- [EXERCISE INPUTS]:
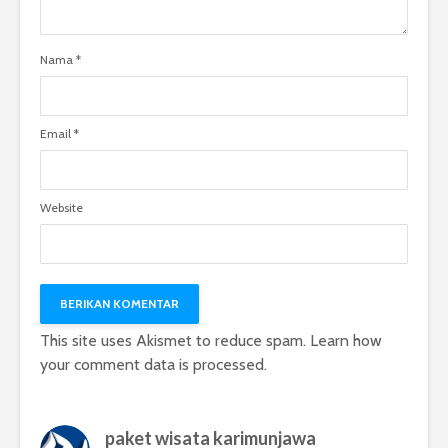
Nama
*
Email
*
Website
This site uses Akismet to reduce spam.
Learn how
your comment data is processed.
paket wisata karimunjawa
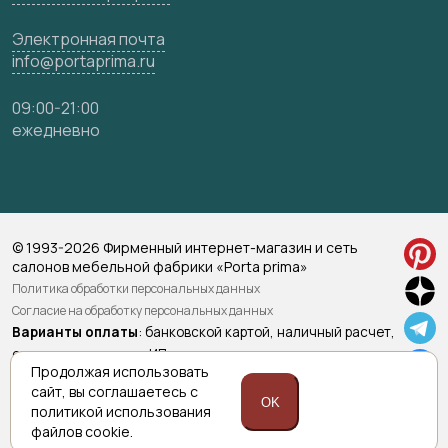
Электронная почта
info@portaprima.ru
09:00-21:00
ежедневно
© 1993-2026 Фирменный интернет-магазин и сеть
салонов мебельной фабрики «Porta prima»
Политика обработки персональных данных
Согласие на обработку персональных данных
Варианты оплаты
: банковской картой, наличный расчет,
оплата по счету для ИП и юридических лиц, оплата по
Продолжая использовать
ссылке.
Подробнее>>
сайт,
вы соглашаетесь с
OK
политикой
использования
файлов cookie.
Приведенная на сайте информация не является публичной офертой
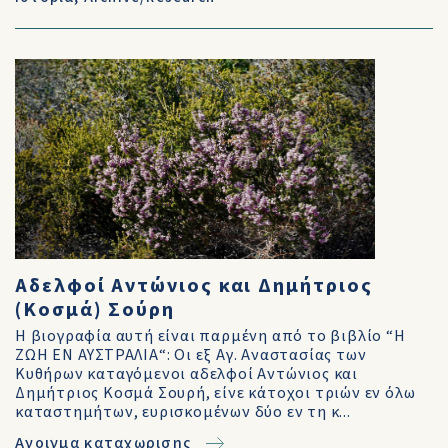
Αδελφοί Αντώνιος και Δημήτριος
(Κοσμά) Σούρη
Η βιογραφία αυτή είναι παρμένη από το βιβλίο “Η
ΖΩΗ ΕΝ ΑΥΣΤΡΑΛΙΑ“: Οι εξ Αγ. Αναστασίας των
Κυθήρων καταγόμενοι αδελφοί Αντώνιος και
Δημήτριος Κοσμά Σουρή, είνε κάτοχοι τριών εν όλω
καταστημήτων, ευρισκομένων δύο εν τη κ...
Ανοιγμα καταχωρισης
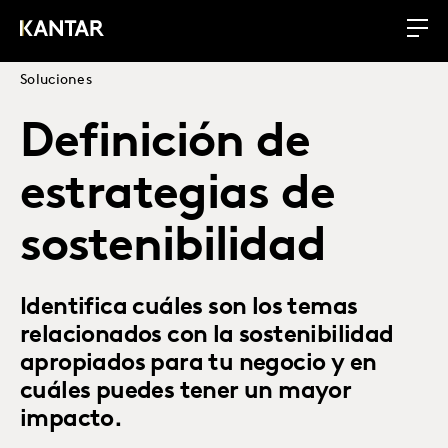
Soluciones
Definición de
estrategias de
sostenibilidad
Identifica cuáles son los temas
relacionados con la sostenibilidad
apropiados para tu negocio y en
cuáles puedes tener un mayor
impacto.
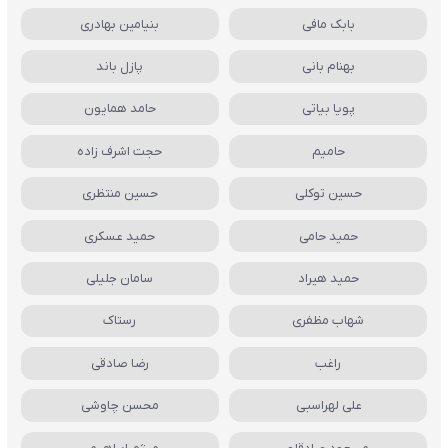
بابک مافی
بنیامین بهادری
بهنام بانی
پازل باند
پویا بیاتی
حامد همایون
حامیم
حجت اشرف زاده
حسین توکلی
حسین منتظری
حمید حامی
حمید عسکری
حمید هیراد
سامان جلیلی
شهاب مظفری
رستاک
راغب
رضا صادقی
علی لهراسبی
محسن چاوشی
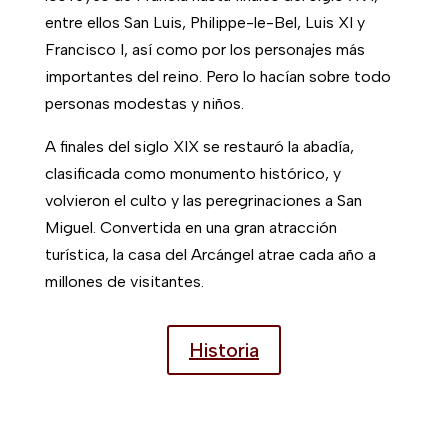
entre ellos San Luis, Philippe-le-Bel, Luis XI y
Francisco I, así como por los personajes más
importantes del reino. Pero lo hacían sobre todo
personas modestas y niños.
A finales del siglo XIX se restauró la abadía,
clasificada como monumento histórico, y
volvieron el culto y las peregrinaciones a San
Miguel. Convertida en una gran atracción
turística, la casa del Arcángel atrae cada año a
millones de visitantes.
Historia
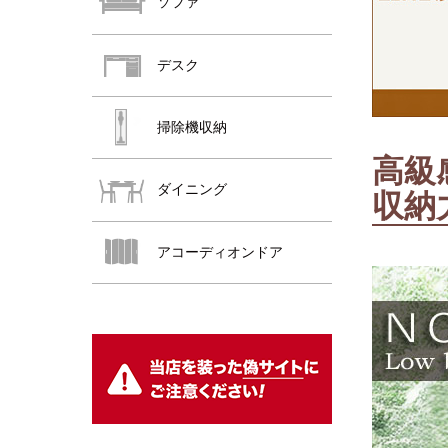
ソファ
デスク
掃除機収納
高級
ダイニング
収納
おすすめ商品
アコーディオンドア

- [WRITTEN TASK]:
Transcribe each entry above exactly, apart from the pictures.

- [RESPONSE TO THIS TASK]:
Nama
*
Email
*
Website
This site uses Akismet to reduce spam.
Learn how
your comment data is processed.
paket wisata karimunjawa
Электронная почта
info@portaprima.ru
09:00-21:00
ежедневно
© 1993-2026 Фирменный интернет-магазин и сеть
салонов мебельной фабрики «Porta prima»
Политика обработки персональных данных
Согласие на обработку персональных данных
Варианты оплаты
: банковской картой, наличный расчет,
оплата по счету для ИП и юридических лиц, оплата по
Продолжая использовать
ссылке.
Подробнее>>
сайт,
вы соглашаетесь с
OK
политикой
использования
файлов cookie.
Приведенная на сайте информация не является публичной офертой
Αδελφοί Αντώνιος και Δημήτριος
(Κοσμά) Σούρη
Η βιογραφία αυτή είναι παρμένη από το βιβλίο “Η
ΖΩΗ ΕΝ ΑΥΣΤΡΑΛΙΑ“: Οι εξ Αγ. Αναστασίας των
Κυθήρων καταγόμενοι αδελφοί Αντώνιος και
Δημήτριος Κοσμά Σουρή, είνε κάτοχοι τριών εν όλω
καταστημήτων, ευρισκομένων δύο εν τη κ...
Ανοιγμα καταχωρισης
Soluciones
Definición de
estrategias de
sostenibilidad
Identifica cuáles son los temas
relacionados con la sostenibilidad
apropiados para tu negocio y en
cuáles puedes tener un mayor
impacto.
بابک مافی
بنیامین بهادری
بهنام بانی
پازل باند
پویا بیاتی
حامد همایون
حامیم
حجت اشرف زاده
حسین توکلی
حسین منتظری
حمید حامی
حمید عسکری
حمید هیراد
سامان جلیلی
شهاب مظفری
رستاک
راغب
رضا صادقی
علی لهراسبی
محسن چاوشی
entre ellos San Luis, Philippe-le-Bel, Luis XI y
Francisco I, así como por los personajes más
importantes del reino. Pero lo hacían sobre todo
personas modestas y niños.
A finales del siglo XIX se restauró la abadía,
clasificada como monumento histórico, y
volvieron el culto y las peregrinaciones a San
Miguel. Convertida en una gran atracción
turística, la casa del Arcángel atrae cada año a
millones de visitantes.
Historia
ソファ
デスク
掃除機収納
高級
ダイニング
収納
おすすめ商品
アコーディオンドア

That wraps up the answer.